Svenska mästerskapet

Tournament information
- Sport: Handball
- Teams: 17

Final positions
- Champions: SoIK Hellas (2nd title)
- Runner-up: Redbergslids IK

= 1936–37 Svenska mästerskapet (men's handball) =

6th season to determine the Swedish Champions of men's handball

The 1936–37 Svenska mästerskapet was the sixth season of Svenska mästerskapet, a tournament held to determine the Swedish Champions of men's handball. Teams qualified by winning their respective District Championships. 17 teams competed in the tournament. SoIK Hellas were the defending champions, and won their second title, defeating Redbergslids IK in the final.
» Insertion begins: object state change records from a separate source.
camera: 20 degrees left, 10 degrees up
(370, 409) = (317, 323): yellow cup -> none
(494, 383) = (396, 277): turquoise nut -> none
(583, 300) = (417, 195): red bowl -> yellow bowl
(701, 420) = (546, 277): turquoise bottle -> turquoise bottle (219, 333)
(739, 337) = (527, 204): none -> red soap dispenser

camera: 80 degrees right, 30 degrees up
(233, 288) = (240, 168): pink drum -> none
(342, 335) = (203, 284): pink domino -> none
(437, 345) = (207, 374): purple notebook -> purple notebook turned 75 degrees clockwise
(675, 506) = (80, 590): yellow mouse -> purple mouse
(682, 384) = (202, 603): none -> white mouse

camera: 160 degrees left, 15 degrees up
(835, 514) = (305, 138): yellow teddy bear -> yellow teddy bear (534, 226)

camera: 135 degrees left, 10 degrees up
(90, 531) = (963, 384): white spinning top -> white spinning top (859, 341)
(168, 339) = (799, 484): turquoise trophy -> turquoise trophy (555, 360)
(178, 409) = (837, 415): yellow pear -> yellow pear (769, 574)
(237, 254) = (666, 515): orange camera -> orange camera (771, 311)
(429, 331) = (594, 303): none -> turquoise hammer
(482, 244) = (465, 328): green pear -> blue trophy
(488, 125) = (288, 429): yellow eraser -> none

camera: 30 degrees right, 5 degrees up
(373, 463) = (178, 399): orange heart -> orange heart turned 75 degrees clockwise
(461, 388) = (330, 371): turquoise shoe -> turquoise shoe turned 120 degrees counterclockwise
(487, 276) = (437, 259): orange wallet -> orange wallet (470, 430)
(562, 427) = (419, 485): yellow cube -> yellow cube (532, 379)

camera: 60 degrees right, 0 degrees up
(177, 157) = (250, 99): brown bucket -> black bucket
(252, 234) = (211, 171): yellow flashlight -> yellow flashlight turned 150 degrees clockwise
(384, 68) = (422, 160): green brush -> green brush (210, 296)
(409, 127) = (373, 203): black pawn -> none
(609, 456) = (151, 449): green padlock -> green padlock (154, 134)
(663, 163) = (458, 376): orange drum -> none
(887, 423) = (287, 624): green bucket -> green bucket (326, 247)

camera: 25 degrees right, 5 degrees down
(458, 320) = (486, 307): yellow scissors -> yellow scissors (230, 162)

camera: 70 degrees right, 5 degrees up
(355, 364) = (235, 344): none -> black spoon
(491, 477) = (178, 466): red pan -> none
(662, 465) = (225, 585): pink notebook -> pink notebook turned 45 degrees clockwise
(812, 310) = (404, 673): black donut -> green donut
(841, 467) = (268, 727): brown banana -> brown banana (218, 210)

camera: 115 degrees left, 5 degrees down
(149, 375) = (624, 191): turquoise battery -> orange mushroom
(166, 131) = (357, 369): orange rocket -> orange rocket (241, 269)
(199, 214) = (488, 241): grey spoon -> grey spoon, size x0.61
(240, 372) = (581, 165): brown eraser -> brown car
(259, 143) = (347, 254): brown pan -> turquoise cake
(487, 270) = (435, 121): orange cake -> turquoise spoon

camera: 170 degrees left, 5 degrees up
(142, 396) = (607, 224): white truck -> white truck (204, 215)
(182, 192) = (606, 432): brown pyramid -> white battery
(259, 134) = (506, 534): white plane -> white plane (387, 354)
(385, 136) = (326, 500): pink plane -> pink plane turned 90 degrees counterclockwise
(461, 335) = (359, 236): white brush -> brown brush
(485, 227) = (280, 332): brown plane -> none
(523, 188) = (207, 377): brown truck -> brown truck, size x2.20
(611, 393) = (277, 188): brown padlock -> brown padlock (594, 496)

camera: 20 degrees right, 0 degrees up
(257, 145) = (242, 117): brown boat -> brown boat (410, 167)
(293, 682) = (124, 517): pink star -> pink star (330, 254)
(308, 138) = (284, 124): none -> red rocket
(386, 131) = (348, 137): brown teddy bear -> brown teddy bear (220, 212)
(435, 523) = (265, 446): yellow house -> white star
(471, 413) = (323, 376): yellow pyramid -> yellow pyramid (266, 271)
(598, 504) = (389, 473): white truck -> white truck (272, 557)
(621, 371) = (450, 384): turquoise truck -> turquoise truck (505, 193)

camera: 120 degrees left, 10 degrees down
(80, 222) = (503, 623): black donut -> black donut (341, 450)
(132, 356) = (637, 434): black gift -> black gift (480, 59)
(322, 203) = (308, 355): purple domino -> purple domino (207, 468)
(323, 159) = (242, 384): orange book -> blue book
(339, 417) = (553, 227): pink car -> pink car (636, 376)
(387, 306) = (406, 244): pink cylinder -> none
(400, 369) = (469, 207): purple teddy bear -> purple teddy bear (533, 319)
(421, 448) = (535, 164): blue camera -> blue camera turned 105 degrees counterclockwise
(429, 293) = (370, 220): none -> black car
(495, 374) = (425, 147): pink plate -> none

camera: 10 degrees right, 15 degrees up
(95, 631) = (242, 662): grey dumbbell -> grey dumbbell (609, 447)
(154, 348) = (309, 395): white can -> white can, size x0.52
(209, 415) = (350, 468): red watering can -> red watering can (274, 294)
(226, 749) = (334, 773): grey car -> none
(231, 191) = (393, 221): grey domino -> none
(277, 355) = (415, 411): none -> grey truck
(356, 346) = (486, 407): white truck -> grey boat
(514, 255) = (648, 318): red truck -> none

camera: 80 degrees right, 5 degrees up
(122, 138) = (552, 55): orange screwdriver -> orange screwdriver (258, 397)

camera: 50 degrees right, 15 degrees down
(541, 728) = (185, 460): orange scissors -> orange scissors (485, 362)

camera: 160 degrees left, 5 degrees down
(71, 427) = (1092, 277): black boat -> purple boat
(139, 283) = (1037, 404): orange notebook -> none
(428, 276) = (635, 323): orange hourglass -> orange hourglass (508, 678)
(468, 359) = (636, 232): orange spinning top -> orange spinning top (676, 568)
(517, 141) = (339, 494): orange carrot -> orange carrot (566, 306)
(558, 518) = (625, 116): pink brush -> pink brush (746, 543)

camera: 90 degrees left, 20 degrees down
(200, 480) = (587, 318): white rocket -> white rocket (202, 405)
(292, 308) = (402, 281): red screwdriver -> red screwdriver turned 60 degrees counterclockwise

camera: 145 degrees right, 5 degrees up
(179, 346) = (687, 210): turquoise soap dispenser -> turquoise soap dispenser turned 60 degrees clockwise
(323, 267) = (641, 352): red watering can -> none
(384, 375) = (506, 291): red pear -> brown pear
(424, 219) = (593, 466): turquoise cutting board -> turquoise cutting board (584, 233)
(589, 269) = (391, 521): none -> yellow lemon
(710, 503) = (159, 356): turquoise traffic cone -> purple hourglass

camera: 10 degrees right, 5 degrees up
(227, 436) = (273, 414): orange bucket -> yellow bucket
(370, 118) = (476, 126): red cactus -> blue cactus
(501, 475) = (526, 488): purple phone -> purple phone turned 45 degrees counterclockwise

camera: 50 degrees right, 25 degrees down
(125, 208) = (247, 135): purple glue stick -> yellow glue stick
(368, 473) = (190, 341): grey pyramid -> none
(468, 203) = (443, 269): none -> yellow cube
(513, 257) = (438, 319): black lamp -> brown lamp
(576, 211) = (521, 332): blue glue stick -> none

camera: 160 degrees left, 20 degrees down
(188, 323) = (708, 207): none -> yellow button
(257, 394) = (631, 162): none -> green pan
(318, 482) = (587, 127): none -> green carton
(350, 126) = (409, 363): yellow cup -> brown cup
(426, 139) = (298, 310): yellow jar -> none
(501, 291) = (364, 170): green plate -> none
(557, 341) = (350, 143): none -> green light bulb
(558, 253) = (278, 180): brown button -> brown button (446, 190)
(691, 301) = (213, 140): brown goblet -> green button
The final was played on 4 April in Alvikshallen in Stockholm, and was watched by 2,101 spectators.

==Results==

===First round===
- Västerås IK–IFK Eskilstuna 18–8
- KFUM Örebro–I 4 Linköping w/o
- IF Göta–IF Elfsborg 10–15
- Redbergslids IK–IFK Uddevalla 23–11

===Second round===
- IF Gute–Upsala Studenters IF w/o
- Gefle IF–SoIK Hellas 9–13
- Västerås IK–KFUM Örebro 26–8
- IF Elfsborg–Redbergslids IK 7–18
- Flottans IF Karlskrona–Malmö BI 12–6
- Halmstads BK–IF Hallby w.o.

===Quarterfinals===
- Upsala Studenters IF–SoIK Hellas 8–9
- Västerås IK–Redbergslids IK 9–22
- Flottans IF Karlskrona–IF Hallby 26–8

===Semifinals===
- Sollefteå GIF–SoIK Hellas w/o
- Redbergslids IK–Flottans IF Karlskrona 15–5

===Final===
- SoIK Hellas–Redbergslids IK 9–7

== Champions ==
The following players for SoIK Hellas received a winner's medal: Arne Karlsson, Sven Johansson, Sture Johansson, Bertil Särneman, Bo Bäckström, Arne Leckström, Åke Fröander, Jan Hellstadius and Mats Hellstadius.